Brent crude topped $110/bbl after strikes on Iran’s Kharg Island and damage to major gas infrastructure, with Kharg handling roughly 90% of Iran’s oil exports. Reuters says the U.S. is weighing deployment of thousands of troops and possible ground operations to secure tanker passage through the Strait of Hormuz as the conflict enters its third week with reciprocal strikes and senior Iranian casualties. The escalation materially raises the risk of sustained oil supply disruptions, upward pressure on inflation and heightened political risk for the U.S. administration, supporting a risk-off stance for portfolios.

Analysis

The immediate price reaction is less about physical scarcity and more about a re-pricing of transportation and insurance risk that can persist for weeks. Elevated war-risk premiums through the Strait of Hormuz will reroute VLCC/Suezmax liftings, adding 3–7 days of steaming and $2–5/bbl in effective delivered cost for Asian buyers; that spread, not just lost Iranian barrels, supports elevated Brent into the next 30–90 days. A U.S. ground deployment option materially raises political tail risk and the probability of broader regional supply disruption, which pushes investment time horizons from tactical (weeks) to strategic (months–years). Expect buyers to lock in longer-term contracts, accelerate cargo re-routing to West Africa/Russia, and for national producers with spare capacity to capture market share — a subsidy to sovereigns with export flexibility and to mid-cycle US shale that can ramp in 3–9 months.
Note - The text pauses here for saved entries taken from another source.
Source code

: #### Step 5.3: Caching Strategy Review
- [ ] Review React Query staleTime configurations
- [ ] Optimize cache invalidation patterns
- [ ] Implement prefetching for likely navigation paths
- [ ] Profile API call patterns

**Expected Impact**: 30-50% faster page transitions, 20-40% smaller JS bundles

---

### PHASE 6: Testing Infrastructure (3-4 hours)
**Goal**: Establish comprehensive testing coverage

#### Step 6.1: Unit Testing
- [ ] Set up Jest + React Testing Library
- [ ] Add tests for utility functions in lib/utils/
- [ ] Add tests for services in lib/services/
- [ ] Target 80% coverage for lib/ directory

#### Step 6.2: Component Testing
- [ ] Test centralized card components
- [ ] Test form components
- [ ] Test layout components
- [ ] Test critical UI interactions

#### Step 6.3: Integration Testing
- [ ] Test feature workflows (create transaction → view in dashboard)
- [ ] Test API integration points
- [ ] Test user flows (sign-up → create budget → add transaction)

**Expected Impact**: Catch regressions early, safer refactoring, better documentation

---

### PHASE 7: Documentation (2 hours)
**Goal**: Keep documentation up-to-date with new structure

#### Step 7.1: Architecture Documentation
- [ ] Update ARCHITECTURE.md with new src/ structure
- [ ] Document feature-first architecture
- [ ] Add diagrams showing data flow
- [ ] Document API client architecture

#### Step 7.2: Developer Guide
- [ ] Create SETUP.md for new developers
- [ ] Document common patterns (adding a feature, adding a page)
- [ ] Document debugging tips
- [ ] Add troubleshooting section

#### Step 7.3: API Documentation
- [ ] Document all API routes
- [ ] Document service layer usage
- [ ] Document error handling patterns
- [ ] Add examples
Second-order winners are specialty insurers, tanker owners with modern double-hulled VLCCs, and defense primes with sustainment work; losers include airlines, logistics-sensitive industrials, and re/insurers with unhedged war exposure. Watch two catalysts that can reverse the move: a coordinated SPR + diplomatic corridor within 2–6 weeks, or a sharp global growth slowdown within 3–6 months that collapses demand and forces prices back below prior means. The consensus assumes a linear supply shock; a more probable nonlinear path is short-lived price spikes followed by selective market share shifts and capex reallocations that crystallize over 6–18 months. Position sizing should reflect that cliff-edge tail (full regional war) has low probability but very asymmetric impact on portfolios — favor option-based, time-limited exposures rather than large directional cash positions.